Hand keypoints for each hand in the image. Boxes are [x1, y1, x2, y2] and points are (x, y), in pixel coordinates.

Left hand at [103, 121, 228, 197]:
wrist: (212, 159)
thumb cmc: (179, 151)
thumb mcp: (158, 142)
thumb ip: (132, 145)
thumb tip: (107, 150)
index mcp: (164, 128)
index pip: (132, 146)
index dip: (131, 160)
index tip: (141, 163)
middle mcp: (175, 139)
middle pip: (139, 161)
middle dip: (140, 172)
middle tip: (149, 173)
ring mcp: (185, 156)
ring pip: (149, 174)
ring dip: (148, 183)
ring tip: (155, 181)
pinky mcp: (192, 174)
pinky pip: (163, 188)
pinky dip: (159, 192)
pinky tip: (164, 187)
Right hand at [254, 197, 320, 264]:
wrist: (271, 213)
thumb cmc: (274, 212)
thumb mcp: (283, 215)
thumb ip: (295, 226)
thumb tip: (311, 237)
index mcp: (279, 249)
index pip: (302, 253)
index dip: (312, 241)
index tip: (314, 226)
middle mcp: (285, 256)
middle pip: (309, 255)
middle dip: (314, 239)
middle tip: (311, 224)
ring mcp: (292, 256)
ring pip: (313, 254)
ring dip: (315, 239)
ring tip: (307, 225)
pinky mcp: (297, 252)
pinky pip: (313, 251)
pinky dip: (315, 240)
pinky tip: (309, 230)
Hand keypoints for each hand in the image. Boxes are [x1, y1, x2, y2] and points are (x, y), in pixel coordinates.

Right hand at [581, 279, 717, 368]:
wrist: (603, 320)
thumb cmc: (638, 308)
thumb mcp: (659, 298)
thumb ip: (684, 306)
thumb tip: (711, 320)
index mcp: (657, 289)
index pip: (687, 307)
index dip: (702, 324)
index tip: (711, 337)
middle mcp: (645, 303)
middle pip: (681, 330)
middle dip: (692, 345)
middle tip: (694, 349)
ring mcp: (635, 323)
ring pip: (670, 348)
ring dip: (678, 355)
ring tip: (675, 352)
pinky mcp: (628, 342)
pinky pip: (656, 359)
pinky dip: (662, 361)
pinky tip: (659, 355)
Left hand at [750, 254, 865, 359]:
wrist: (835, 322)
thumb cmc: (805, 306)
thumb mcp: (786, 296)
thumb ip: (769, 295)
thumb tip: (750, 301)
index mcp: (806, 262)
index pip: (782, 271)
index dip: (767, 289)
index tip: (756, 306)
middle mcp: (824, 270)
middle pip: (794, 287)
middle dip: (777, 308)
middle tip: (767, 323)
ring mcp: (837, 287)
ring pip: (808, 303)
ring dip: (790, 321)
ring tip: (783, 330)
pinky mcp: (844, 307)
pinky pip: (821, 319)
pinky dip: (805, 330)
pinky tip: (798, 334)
----
TASK INSTRUCTIONS.
Nothing should be left out when the listing is retyped exactly.

TASK RESULT.
Hand keypoints for each hand in the image. Boxes are [x1, y1, x2, y2] and points are (x, y), in pixel coordinates.

Left hand at [103, 121, 228, 197]:
wrist: (212, 159)
thumb cmc: (179, 151)
thumb mcp: (158, 142)
thumb ip: (132, 145)
thumb tip: (107, 150)
index mcp: (164, 128)
index pip: (132, 146)
index dip: (131, 160)
index tip: (141, 163)
middle mcp: (175, 139)
middle pip: (139, 161)
middle dip: (140, 172)
middle tip: (149, 173)
ring mcp: (185, 156)
ring pip: (149, 174)
ring dip: (148, 183)
ring tip: (155, 181)
pinky mcp: (192, 174)
pinky pip: (163, 188)
pinky dip: (159, 192)
pinky tip: (164, 187)
Right hand at [254, 197, 320, 264]:
wrist: (271, 213)
thumb cmc: (274, 212)
thumb mcp: (283, 215)
thumb ip: (295, 226)
thumb tip: (311, 237)
index mcp: (279, 249)
index pip: (302, 253)
index dip: (312, 241)
index tip: (314, 226)
middle mcp: (285, 256)
middle pip: (309, 255)
middle dip: (314, 239)
middle tip: (311, 224)
ring mcp: (292, 256)
ring pip: (313, 254)
ring dip: (315, 239)
ring tip: (307, 225)
pinky mcp: (297, 252)
pinky pip: (313, 251)
pinky dip: (315, 240)
pinky tip: (309, 230)
Hand keypoints for each hand in the image. Boxes are [x1, y1, x2, y2] and points are (x, y), in pixel coordinates.

Right hand at [581, 279, 717, 368]:
wrist: (603, 320)
thumb cmc: (638, 308)
thumb mcp: (659, 298)
thumb ip: (684, 306)
thumb tip: (711, 320)
index mcp: (657, 289)
index pip: (687, 307)
index dip: (702, 324)
index tip: (711, 337)
middle mcp: (645, 303)
middle pip: (681, 330)
middle dip: (692, 345)
middle tip: (694, 349)
ring mcp: (635, 323)
ring pip: (670, 348)
ring dip: (678, 355)
ring tip: (675, 352)
pinky mcp: (628, 342)
pinky pip: (656, 359)
pinky dip: (662, 361)
pinky tip: (659, 355)
Left hand at [750, 254, 865, 359]:
wrist: (835, 322)
thumb cmc: (805, 306)
thumb mcp: (786, 296)
thumb ip: (769, 295)
thumb tip: (750, 301)
index mcp: (806, 262)
index pip: (782, 271)
index dip: (767, 289)
index tip: (756, 306)
middle mcp: (824, 270)
middle pip: (794, 287)
middle dip: (777, 308)
middle tip: (767, 323)
ring mcp: (837, 287)
ring pip: (808, 303)
ring dip: (790, 321)
ring tip: (783, 330)
pinky mcp: (844, 307)
pinky pip: (821, 319)
pinky dip: (805, 330)
pinky tip: (798, 334)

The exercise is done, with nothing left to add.